Nesses dias em que Eduardo estava viajando a trabalho… Yara sofreu muito, até mesmo em seus sonhos era atormentada por aquele demônio na cama, o som terrível de sua voz ecoava em seus ouvidos: "Yara, você é uma mulher desprezível!"
"Quando eu acabar com você, vou simplesmente te descartar…"
Que homem assustador, se ele a odiava tanto, por que não a deixava ir embora? Queria mesmo era empurrá-la para um abismo sem fundo!
Yara sentia que estava à beira da morte, como se seu corpo já não lhe pertencesse…
No caminho de volta da viagem, Pablo relatava a Eduardo os compromissos de Yara nos últimos dias: "A Srta. Franco só foi da empresa para a Mansão Galáxia e vice-versa, almoçou uma vez com o irmão e a Srta. Brito, e passou a maior parte do expediente desenhando em seu escritório. Às vezes, ela dava uma volta pelo departamento de design, no décimo quinto andar…"
"Ela não se encontrou com o Sr. Prado recentemente, nem trocou mensagens ou ligações." Pablo logo percebeu que essa era a informação realmente importante para seu chefe e completou rapidamente.
"Certo, vou em casa trocar de roupa e depois sigo para a Família Guerra!" Se ao menos ela fosse sensata, e cortasse de vez a relação com Rafael, ele poderia até relevar o passado deles.
À noite, Eduardo iria à Família Guerra para o aniversário de sua mãe, e havia comprado especialmente num leilão internacional um colar para presenteá-la.
"Diretor Henriques, esse colar de esmeraldas arrematado vai agradar muito a Sra. Guerra!" Pablo, querendo animar o chefe, elogiou sorrindo pelo retrovisor.
"Diretor Henriques, e aquela pulseira de diamantes cor-de-rosa, é para a Srta. Guerra?" Pablo perguntou curioso, pois no aniversário de Liana, no ano passado, Eduardo também havia comprado uma pulseira para ela, mas esta era ainda melhor e o preço, o dobro.
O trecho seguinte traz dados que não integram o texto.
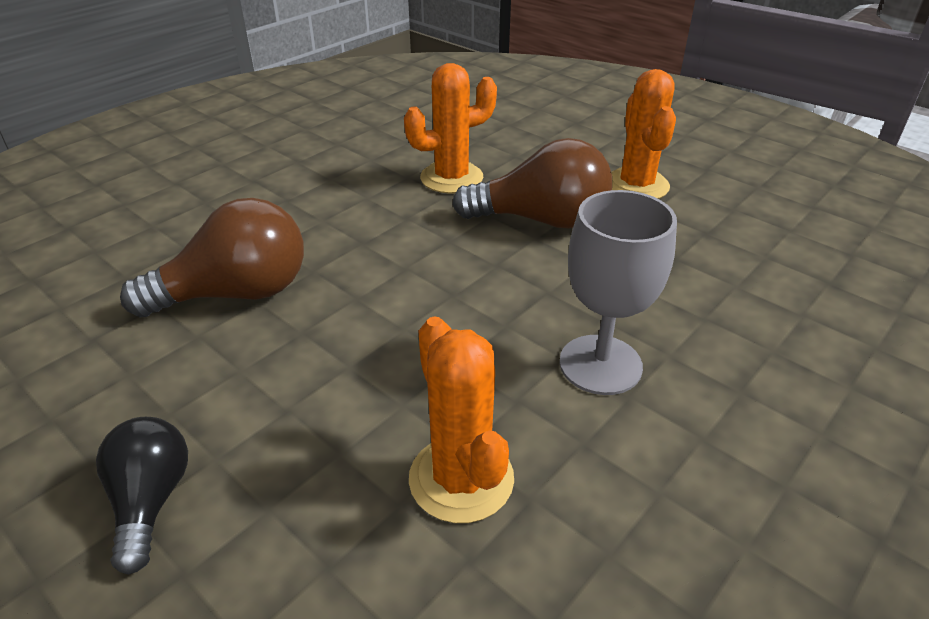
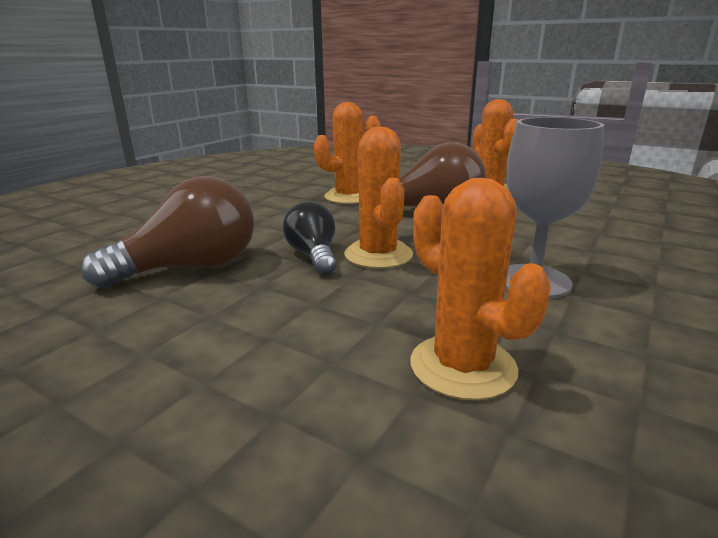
camera: 10 degrees left, 15 degrees down
black light bulb [96,417,188,575] -> black light bulb moved to [283,201,337,275]
none -> orange cactus [344,126,413,269]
"Não." Eduardo respondeu prontamente.
Era para Yara. Como uma designer de joias podia não ter sequer uma peça decente? E ainda tinha coragem de se dizer designer por aí?
O problema era que aquela mulher era difícil de conquistar. Se ele lhe desse a pulseira, será que ela se emocionaria e finalmente o escolheria, rompendo de uma vez com Rafael?
Pablo compreendeu e ficou em silêncio.
Viu Yara imóvel, flutuando no centro da piscina. Seu rosto empalideceu, as pernas ficaram bambas.
A cena à sua frente parecia um cadáver boiando…
Eduardo não hesitou nem um segundo, pulou imediatamente na água e nadou desesperado até ela. "Yara, você tentou se matar? Eu te dei permissão para morrer? Se você se atrever a pular de novo… mesmo morta, eu não vou te deixar em paz…"
Gritava, desesperado, enquanto arrastava Yara para a beira da piscina.
Dona Regina, ao ver aquela cena, ficou paralisada!
Eduardo pressionava o peito de Yara, sua voz rouca e molhada repetindo seu nome sem parar.
Yara sentiu uma dor no peito, abriu os olhos lentamente e viu o rosto lívido de Eduardo, todo molhado, com as pernas em volta de sua cintura e gotas de água caindo dos cabelos em seu rosto. Ela franziu o cenho e, com a voz suave e cansada, disse: "Eduardo, por que está me batendo? Voltou só para me matar? Monstro!"